No. 1) You save store time. Instead of spending hours perusing aisle after aisle for what sounds good, you've already prepared your plan of attack. Gather those items in your cart and be on your way, leaving all those ill-prepared shoppers in your dust.
No. 2) You save MONEY! No, really, you save money. While buying six boxes of Cocoa Puffs because they're on sale for $1 might seem like a money-saving trick, you're really just adding dead weight (literally) to your bill. I'm not saying to pass up every sale, but instead plan your meals around them and stick to them. If pasta and sauce is buy one get one free, find a way to utilize this sale a couple of meals a week. Say ... good old fashioned spaghetti one night, followed by pasta salad for lunch another day and maybe some pizza with a little marinara a few nights later?
No. 3) You're way more organized, but not nearly as frazzled as all those extreme couponing moms. Just spend a quick 5-10 minutes browsing your grocer's local ad and then another 10-15 minutes planning your meals and budget around those sales. This way you already know what's on sale, what you need and how to incorporate that into your breakfast, lunch and dinner!
No. 4) Save more time at home. After a long day at work the last thing you feel like fumbling with is dinner. Planning takes the guesswork out of dinner. Afraid you won't be able to appeal to a picky eater with a "plan?" No worries. you don't have to assign one meal to one day, you can pick and choose from your week of menu items. No one said you can't swap out vegan chili dog Monday for tempeh stir-fry Tuesday.
No. 5) You can plan more nutritionally sound meals. Instead of wasting hours at the store to come home and realize you left out the veggies, you can compare each meal for the week and make sure you've got all the nutritional bases covered. This has been especially important for our vegan clan. By making out a list of meals for the week I can assure there's a balance of plant-based proteins and not an over abundance of processed mock meats.

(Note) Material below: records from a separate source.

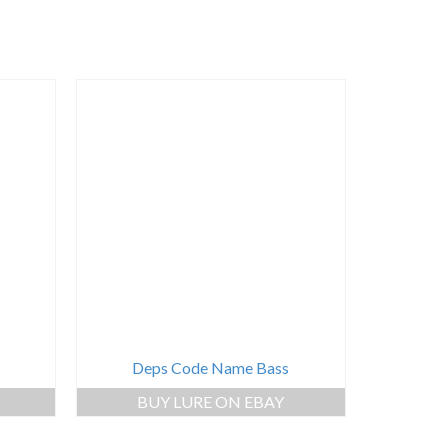
Deps Code Name Bass
BUY LURE ON EBAY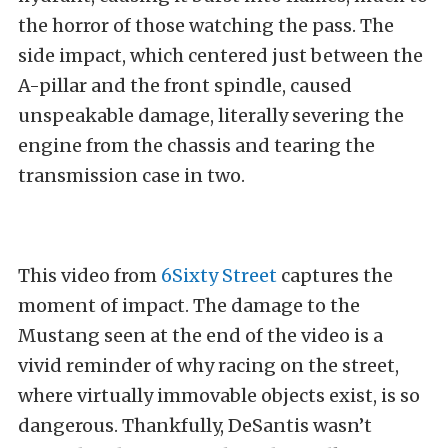
the horror of those watching the pass. The
side impact, which centered just between the
A-pillar and the front spindle, caused
unspeakable damage, literally severing the
engine from the chassis and tearing the
transmission case in two.
This video from
6Sixty Street
captures the
moment of impact. The damage to the
Mustang seen at the end of the video is a
vivid reminder of why racing on the street,
where virtually immovable objects exist, is so
dangerous. Thankfully, DeSantis wasn’t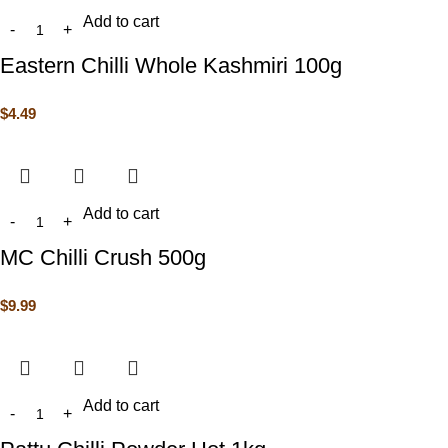
Add to cart
Eastern Chilli Whole Kashmiri 100g
$
4.49
Add to cart
MC Chilli Crush 500g
$
9.99
Add to cart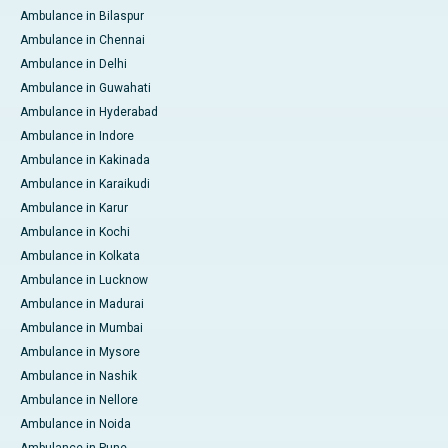
Ambulance in Bilaspur
Ambulance in Chennai
Ambulance in Delhi
Ambulance in Guwahati
Ambulance in Hyderabad
Ambulance in Indore
Ambulance in Kakinada
Ambulance in Karaikudi
Ambulance in Karur
Ambulance in Kochi
Ambulance in Kolkata
Ambulance in Lucknow
Ambulance in Madurai
Ambulance in Mumbai
Ambulance in Mysore
Ambulance in Nashik
Ambulance in Nellore
Ambulance in Noida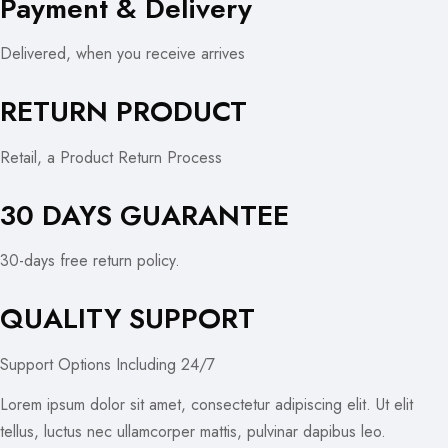
Payment & Delivery
Delivered, when you receive arrives
RETURN PRODUCT
Retail, a Product Return Process
30 DAYS GUARANTEE
30-days free return policy.
QUALITY SUPPORT
Support Options Including 24/7
Lorem ipsum dolor sit amet, consectetur adipiscing elit. Ut elit
tellus, luctus nec ullamcorper mattis, pulvinar dapibus leo.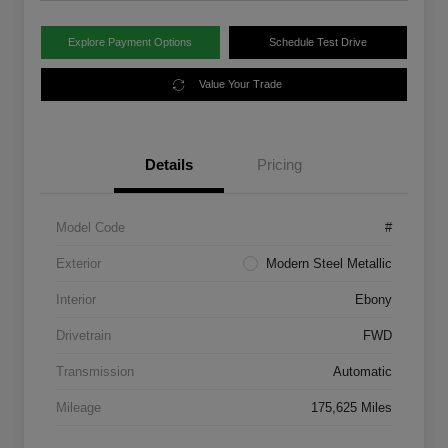
Explore Payment Options
Schedule Test Drive
Value Your Trade
Details
Pricing
Model Code
#
Exterior
Modern Steel Metallic
Interior
Ebony
Drivetrain
FWD
Transmission
Automatic
Mileage
175,625 Miles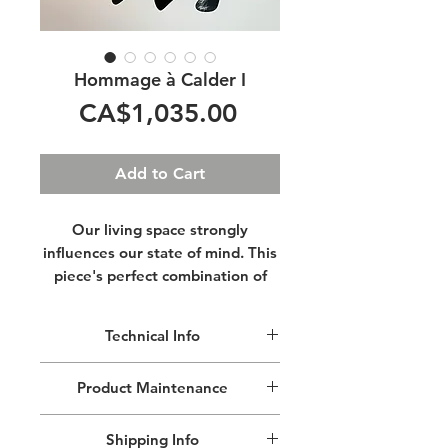
Hommage à Calder I
Price
CA$1,035.00
Add to Cart
Our living space strongly
influences our state of mind. This
piece's perfect combination of
movement and aesthetics will
help you relax. Its lightweight
Technical Info
structure makes it very easy to
hang almost anywhere.
This lightweight mobile is made of
Product Maintenance
aluminium.
Cut, shaped & painted by hand.
Remove dust with a lint free cloth, do
Size: 68.58 cm (27") in width x 78.74
Shipping Info
not use cleaning products.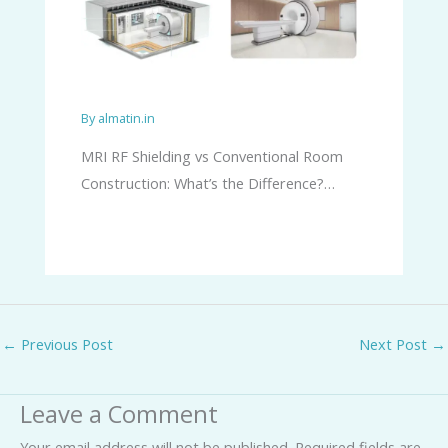
By
almatin.in
MRI RF Shielding vs Conventional Room
Construction: What’s the Difference?…
←
Previous Post
Next Post
→
Leave a Comment
Your email address will not be published.
Required fields are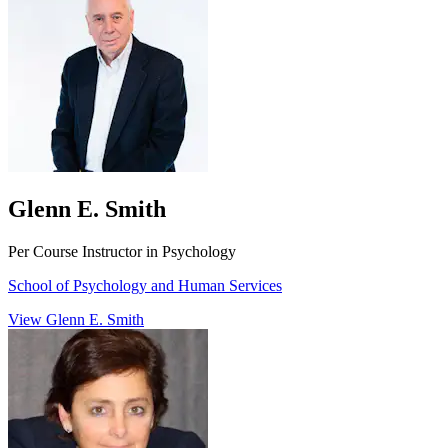
Glenn E. Smith
Per Course Instructor in Psychology
School of Psychology and Human Services
View Glenn E. Smith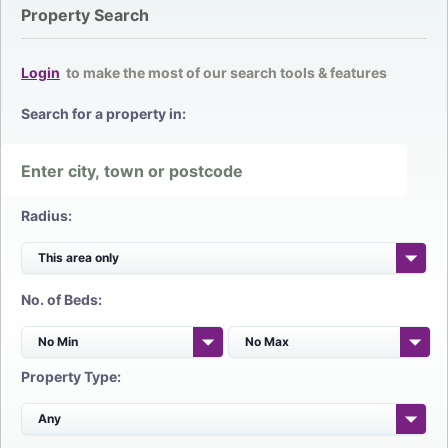
Property Search
Login
to make the most of our search tools & features
Search for a property in:
Radius:
No. of Beds:
Property Type: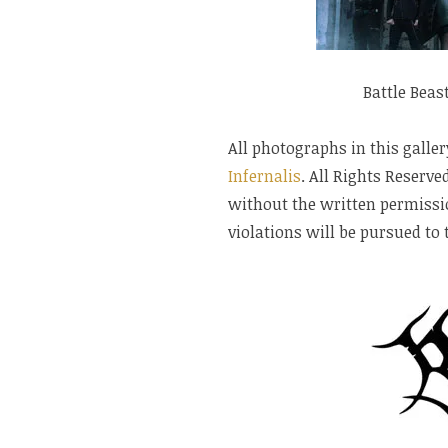
Battle Beas
All photographs in this galler
Infernalis
. All Rights Reserv
without the written permissio
violations will be pursued to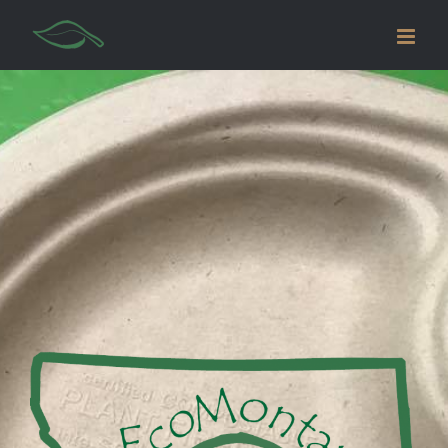
AVADA
CAFE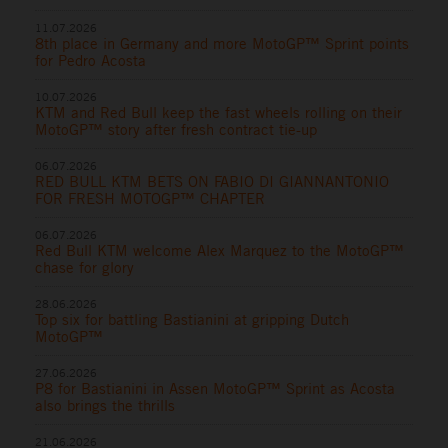
11.07.2026
8th place in Germany and more MotoGP™ Sprint points
for Pedro Acosta
10.07.2026
KTM and Red Bull keep the fast wheels rolling on their
MotoGP™ story after fresh contract tie-up
06.07.2026
RED BULL KTM BETS ON FABIO DI GIANNANTONIO
FOR FRESH MOTOGP™ CHAPTER
06.07.2026
Red Bull KTM welcome Alex Marquez to the MotoGP™
chase for glory
28.06.2026
Top six for battling Bastianini at gripping Dutch
MotoGP™
27.06.2026
P8 for Bastianini in Assen MotoGP™ Sprint as Acosta
also brings the thrills
21.06.2026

In the last two years, we've taken our grocery bill from about $100 a week to a mere $60. (And before we had the little one we were averaging $37 a week).
Not to mention the number of hours (and probably pounds I've saved) by popping in the store for my required items and resisting the cookies section!
Start meal planning: While I just ordered these handy-dandy inserts for my planner (because I'm 26 going on 105 and they were only $3.71), all you really need is a pen and paper! Pre-planner pages meal planning meant I simply folded a sheet of paper in half and titled one side "Meal Plans" and the other "Groceries." I'd add up the amount of meals I need for the week (we only plan dinners because my hubby and I both work, which means we're not around to partake in group lunches) then start listing a few that sounded good. Once you've got the number of meals you need, do a quick scan of the pantry and make a list of what items you've got to purchase.
Then, post it on the fridge, fight over what delicious meal you want to cook that night and cross it off the list once it's been devoured!
It's seriously as simple as that.
If you really want to take a walk on the wild side, get a nifty folder, label it meal plans and stick all your "completed" meal plans in it. This method comes in handy for those times when nothing sounds good.